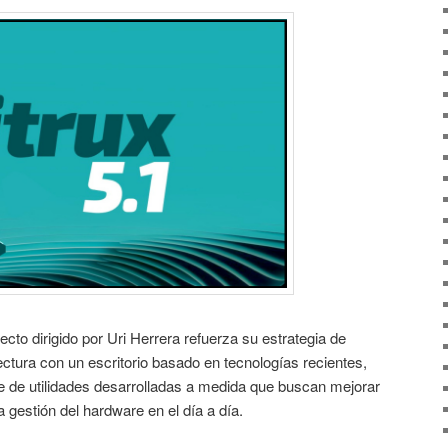
ecto dirigido por Uri Herrera refuerza su estrategia de
ctura con un escritorio basado en tecnologías recientes,
e de utilidades desarrolladas a medida que buscan mejorar
a gestión del hardware en el día a día.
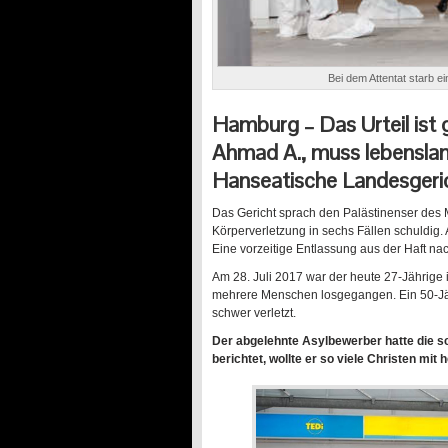
Bei dem Attentat starb e
Hamburg – Das Urteil ist 
Ahmad A., muss lebenslang
Hanseatische Landesger
Das Gericht sprach den Palästinenser des
Körperverletzung in sechs Fällen schuldig
Eine vorzeitige Entlassung aus der Haft na
Am 28. Juli 2017 war der heute 27-Jährige
mehrere Menschen losgegangen. Ein 50-Jä
schwer verletzt.
Der abgelehnte Asylbewerber hatte die s
berichtet, wollte er so viele Christen mit 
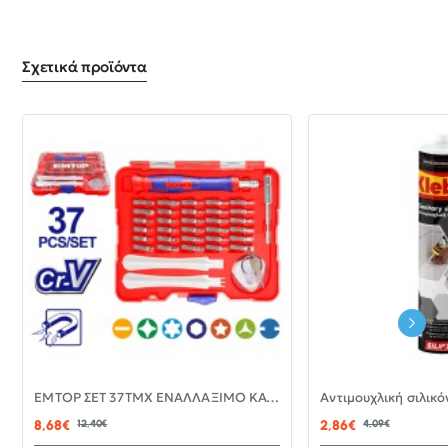
Σχετικά προϊόντα
-30%
EMTOP ΣΕΤ 37ΤΜΧ ΕΝΑΛΛΑΞΙΜΟ ΚΑΤΣΑΒΙΔΙ ΜΕ ΜΥΤΕΣ EBST03702
ΝΈΟ
8,68€
12,40€
2,86€
4,09€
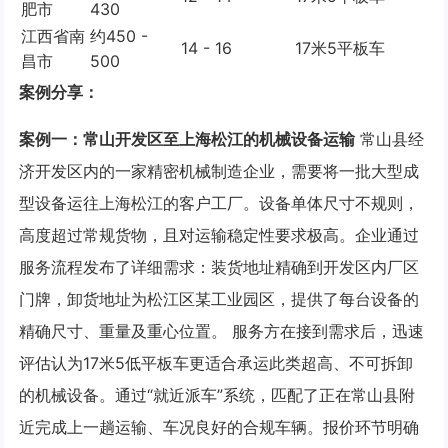
肥市
430
江西省南
约450 -
14 - 16
17米5平板车
昌市
500
案例分享：
案例一：常山开发区至上海松江的机械设备运输
常山县经
济开发区内的一家精密机械制造企业，需要将一批大型成
型设备运往上海松江的客户工厂。设备单体尺寸不规则，
高度超过常规货物，且对运输稳定性要求极高。企业通过
服务流程发布了详细需求：装货地址精确到开发区内厂区
门牌，卸货地址为松江区某工业园区，提供了每台设备的
精确尺寸、重量及重心位置。 服务方在接到需求后，迅速
评估认为17米5低平板车更适合承运此类超高、不可拆卸
的机械设备。通过“就近派车”系统，匹配了正在常山县附
近完成上一趟运输、车况良好的合规车辆。报价环节明确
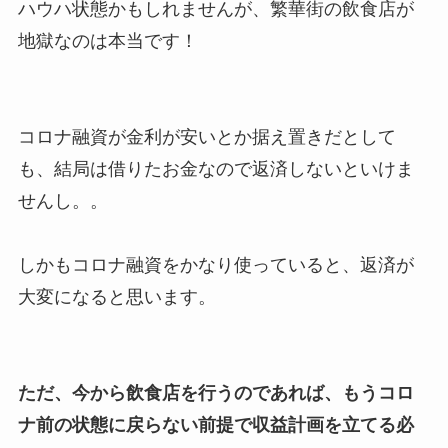
ハウハ状態かもしれませんが、繁華街の飲食店が
地獄なのは本当です！
コロナ融資が金利が安いとか据え置きだとして
も、結局は借りたお金なので返済しないといけま
せんし。。
しかもコロナ融資をかなり使っていると、返済が
大変になると思います。
ただ、今から飲食店を行うのであれば、もうコロ
ナ前の状態に戻らない前提で収益計画を立てる必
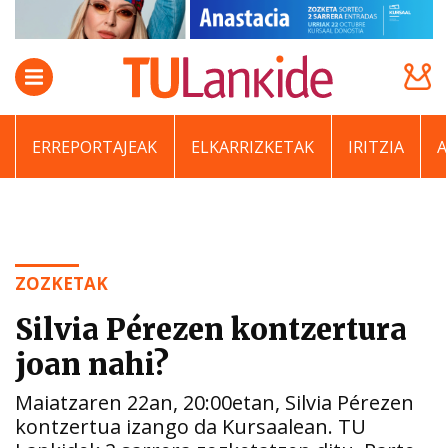
ERREPORTAJEAK
ELKARRIZKETAK
IRITZIA
ZOZKETAK
Silvia Pérezen kontzertura
joan nahi?
Maiatzaren 22an, 20:00etan, Silvia Pérezen
kontzertua izango da Kursaalean. TU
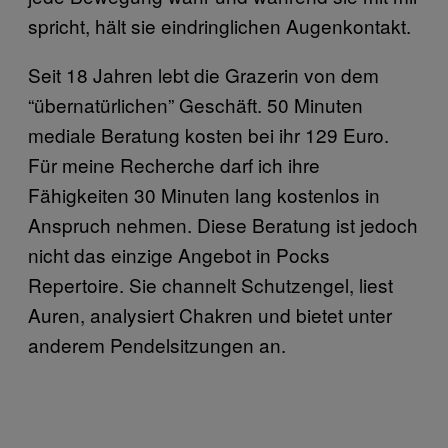
spricht, hält sie eindringlichen Augenkontakt.
Seit 18 Jahren lebt die Grazerin von dem
“übernatürlichen” Geschäft. 50 Minuten
mediale Beratung kosten bei ihr 129 Euro.
Für meine Recherche darf ich ihre
Fähigkeiten 30 Minuten lang kostenlos in
Anspruch nehmen. Diese Beratung ist jedoch
nicht das einzige Angebot in Pocks
Repertoire. Sie channelt Schutzengel, liest
Auren, analysiert Chakren und bietet unter
anderem Pendelsitzungen an.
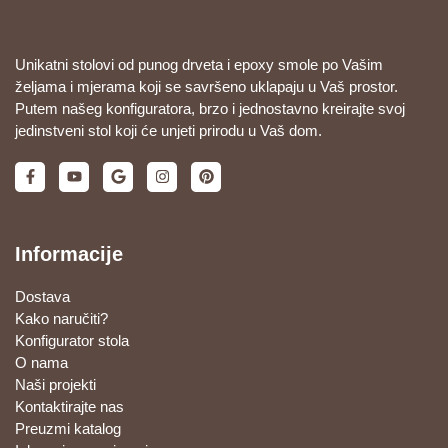
Unikatni stolovi od punog drveta i epoxy smole po Vašim
željama i mjerama koji se savršeno uklapaju u Vaš prostor.
Putem našeg konfiguratora, brzo i jednostavno kreirajte svoj
jedinstveni stol koji će unjeti prirodu u Vaš dom.
Informacije
Dostava
Kako naručiti?
Konfigurator stola
O nama
Naši projekti
Kontaktirajte nas
Preuzmi katalog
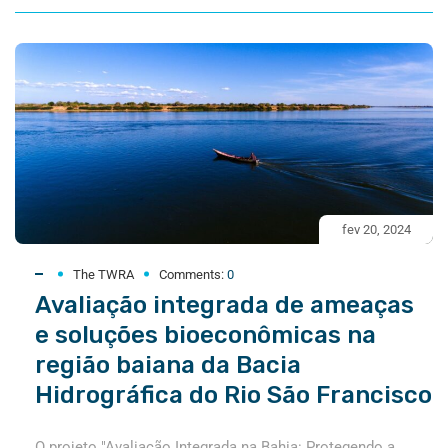
fev 20, 2024
The TWRA
Comments:
0
Avaliação integrada de ameaças
e soluções bioeconômicas na
região baiana da Bacia
Hidrográfica do Rio São Francisco
O projeto "Avaliação Integrada na Bahia: Protegendo a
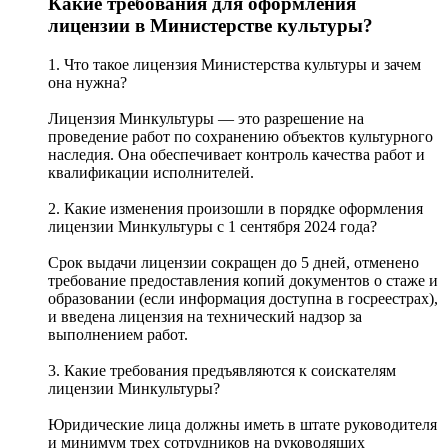
Какие требования для оформления
лицензии в Министерстве культуры?
1. Что такое лицензия Министерства культуры и зачем
она нужна?
Лицензия Минкультуры — это разрешение на
проведение работ по сохранению объектов культурного
наследия. Она обеспечивает контроль качества работ и
квалификации исполнителей.
2. Какие изменения произошли в порядке оформления
лицензии Минкультуры с 1 сентября 2024 года?
Срок выдачи лицензии сокращен до 5 дней, отменено
требование предоставления копий документов о стаже и
образовании (если информация доступна в госреестрах),
и введена лицензия на технический надзор за
выполнением работ.
3. Какие требования предъявляются к соискателям
лицензии Минкультуры?
Юридические лица должны иметь в штате руководителя
и минимум трех сотрудников на руководящих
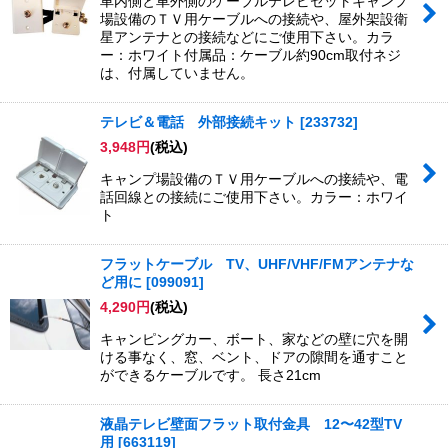
車内側と車外側のケーブルテレビセットキャンプ
場設備のＴＶ用ケーブルへの接続や、屋外架設衛
星アンテナとの接続などにご使用下さい。カラ
ー：ホワイト付属品：ケーブル約90cm取付ネジ
は、付属していません。
テレビ＆電話 外部接続キット
[
233732
]
3,948
円
(税込)
キャンプ場設備のＴＶ用ケーブルへの接続や、電
話回線との接続にご使用下さい。カラー：ホワイ
ト
フラットケーブル TV、UHF/VHF/FMアンテナな
ど用に
[
099091
]
4,290
円
(税込)
キャンピングカー、ボート、家などの壁に穴を開
ける事なく、窓、ベント、ドアの隙間を通すこと
ができるケーブルです。 長さ21cm
液晶テレビ壁面フラット取付金具 12〜42型TV
用
[
663119
]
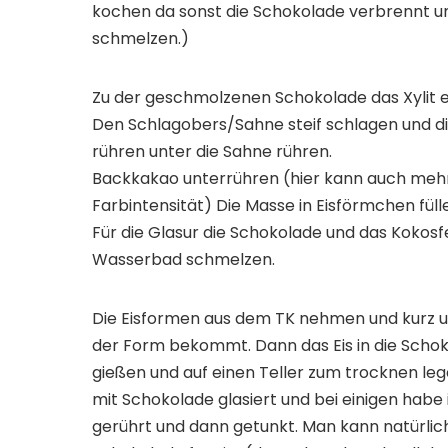
kochen da sonst die Schokolade verbrennt u
schmelzen.)
Zu der geschmolzenen Schokolade das Xylit e
Den Schlagobers/Sahne steif schlagen und d
rühren unter die Sahne rühren.
Backkakao unterrühren (hier kann auch meh
Farbintensität) Die Masse in Eisförmchen fülle
Für die Glasur die Schokolade und das Koko
Wasserbad schmelzen.
Die Eisformen aus dem TK nehmen und kurz u
der Form bekommt. Dann das Eis in die Schoko
gießen und auf einen Teller zum trocknen lege
mit Schokolade glasiert und bei einigen habe
gerührt und dann getunkt. Man kann natürlic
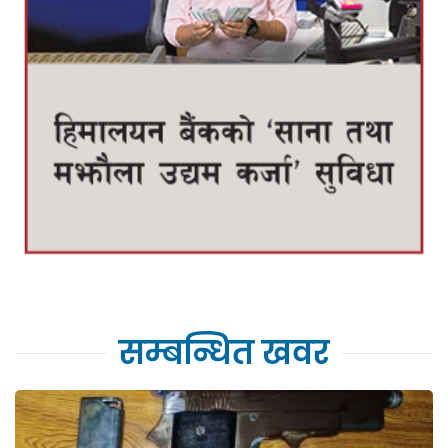
सम्बन्धित खवर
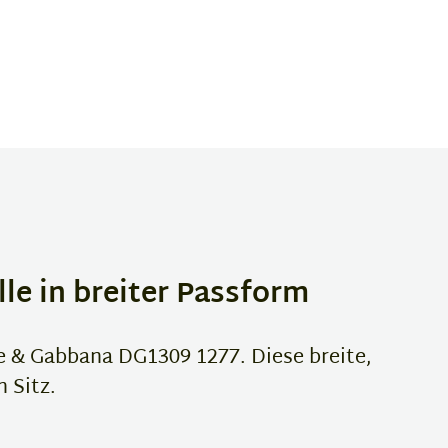
le in breiter Passform
 & Gabbana DG1309 1277. Diese breite,
 Sitz.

■ **What the task requires**:
Print the listing word for word but skip its pictures.

■ **Response to this exercise**:
ecto dirigido por Uri Herrera refuerza su estrategia de
ctura con un escritorio basado en tecnologías recientes,
e de utilidades desarrolladas a medida que buscan mejorar
a gestión del hardware en el día a día.
Bei dem Attentat starb e
Hamburg – Das Urteil ist 
Ahmad A., muss lebenslang
Hanseatische Landesger
Das Gericht sprach den Palästinenser des
Körperverletzung in sechs Fällen schuldig
Eine vorzeitige Entlassung aus der Haft na
Am 28. Juli 2017 war der heute 27-Jährige
mehrere Menschen losgegangen. Ein 50-Jä
schwer verletzt.
Der abgelehnte Asylbewerber hatte die s
berichtet, wollte er so viele Christen mit 
Σχετικά προϊόντα
-30%
EMTOP ΣΕΤ 37ΤΜΧ ΕΝΑΛΛΑΞΙΜΟ ΚΑΤΣΑΒΙΔΙ ΜΕ ΜΥΤΕΣ EBST03702
ΝΈΟ
8,68€
12,40€
2,86€
4,09€
肥市
430
江西省南
约450 -
14 - 16
17米5平板车
昌市
500
案例分享：
案例一：常山开发区至上海松江的机械设备运输
常山县经
济开发区内的一家精密机械制造企业，需要将一批大型成
型设备运往上海松江的客户工厂。设备单体尺寸不规则，
高度超过常规货物，且对运输稳定性要求极高。企业通过
服务流程发布了详细需求：装货地址精确到开发区内厂区
门牌，卸货地址为松江区某工业园区，提供了每台设备的
精确尺寸、重量及重心位置。 服务方在接到需求后，迅速
评估认为17米5低平板车更适合承运此类超高、不可拆卸
的机械设备。通过“就近派车”系统，匹配了正在常山县附
近完成上一趟运输、车况良好的合规车辆。报价环节明确
ハウハ状態かもしれませんが、繁華街の飲食店が
地獄なのは本当です！
コロナ融資が金利が安いとか据え置きだとして
も、結局は借りたお金なので返済しないといけま
せんし。。
しかもコロナ融資をかなり使っていると、返済が
大変になると思います。
ただ、今から飲食店を行うのであれば、もうコロ
ナ前の状態に戻らない前提で収益計画を立てる必
ERREPORTAJEAK
ELKARRIZKETAK
IRITZIA
ZOZKETAK
Silvia Pérezen kontzertura
joan nahi?
Maiatzaren 22an, 20:00etan, Silvia Pérezen
kontzertua izango da Kursaalean. TU
spricht, hält sie eindringlichen Augenkontakt.
Seit 18 Jahren lebt die Grazerin von dem
“übernatürlichen” Geschäft. 50 Minuten
mediale Beratung kosten bei ihr 129 Euro.
Für meine Recherche darf ich ihre
Fähigkeiten 30 Minuten lang kostenlos in
Anspruch nehmen. Diese Beratung ist jedoch
nicht das einzige Angebot in Pocks
Repertoire. Sie channelt Schutzengel, liest
Auren, analysiert Chakren und bietet unter
anderem Pendelsitzungen an.
Unikatni stolovi od punog drveta i epoxy smole po Vašim
željama i mjerama koji se savršeno uklapaju u Vaš prostor.
Putem našeg konfiguratora, brzo i jednostavno kreirajte svoj
jedinstveni stol koji će unjeti prirodu u Vaš dom.
Informacije
Dostava
Kako naručiti?
Konfigurator stola
O nama
Naši projekti
Kontaktirajte nas
Preuzmi katalog
fev 20, 2024
The TWRA
Comments:
0
Avaliação integrada de ameaças
e soluções bioeconômicas na
região baiana da Bacia
Hidrográfica do Rio São Francisco
O projeto "Avaliação Integrada na Bahia: Protegendo a
Какие требования для оформления
лицензии в Министерстве культуры?
1. Что такое лицензия Министерства культуры и зачем
она нужна?
Лицензия Минкультуры — это разрешение на
проведение работ по сохранению объектов культурного
наследия. Она обеспечивает контроль качества работ и
квалификации исполнителей.
2. Какие изменения произошли в порядке оформления
лицензии Минкультуры с 1 сентября 2024 года?
Срок выдачи лицензии сокращен до 5 дней, отменено
требование предоставления копий документов о стаже и
образовании (если информация доступна в госреестрах),
и введена лицензия на технический надзор за
выполнением работ.
3. Какие требования предъявляются к соискателям
лицензии Минкультуры?
Юридические лица должны иметь в штате руководителя
и минимум трех сотрудников на руководящих
車内側と車外側のケーブルテレビセットキャンプ
場設備のＴＶ用ケーブルへの接続や、屋外架設衛
星アンテナとの接続などにご使用下さい。カラ
ー：ホワイト付属品：ケーブル約90cm取付ネジ
は、付属していません。
テレビ＆電話 外部接続キット
[
233732
]
3,948
円
(税込)
キャンプ場設備のＴＶ用ケーブルへの接続や、電
話回線との接続にご使用下さい。カラー：ホワイ
ト
フラットケーブル TV、UHF/VHF/FMアンテナな
ど用に
[
099091
]
4,290
円
(税込)
キャンピングカー、ボート、家などの壁に穴を開
ける事なく、窓、ベント、ドアの隙間を通すこと
ができるケーブルです。 長さ21cm
液晶テレビ壁面フラット取付金具 12〜42型TV
用
[
663119
]
kochen da sonst die Schokolade verbrennt u
schmelzen.)
Zu der geschmolzenen Schokolade das Xylit e
Den Schlagobers/Sahne steif schlagen und d
rühren unter die Sahne rühren.
Backkakao unterrühren (hier kann auch meh
Farbintensität) Die Masse in Eisförmchen fülle
Für die Glasur die Schokolade und das Koko
Wasserbad schmelzen.
Die Eisformen aus dem TK nehmen und kurz u
der Form bekommt. Dann das Eis in die Schoko
gießen und auf einen Teller zum trocknen lege
mit Schokolade glasiert und bei einigen habe
gerührt und dann getunkt. Man kann natürlic
सम्बन्धित खवर
le in breiter Passform
 & Gabbana DG1309 1277. Diese breite,
 Sitz.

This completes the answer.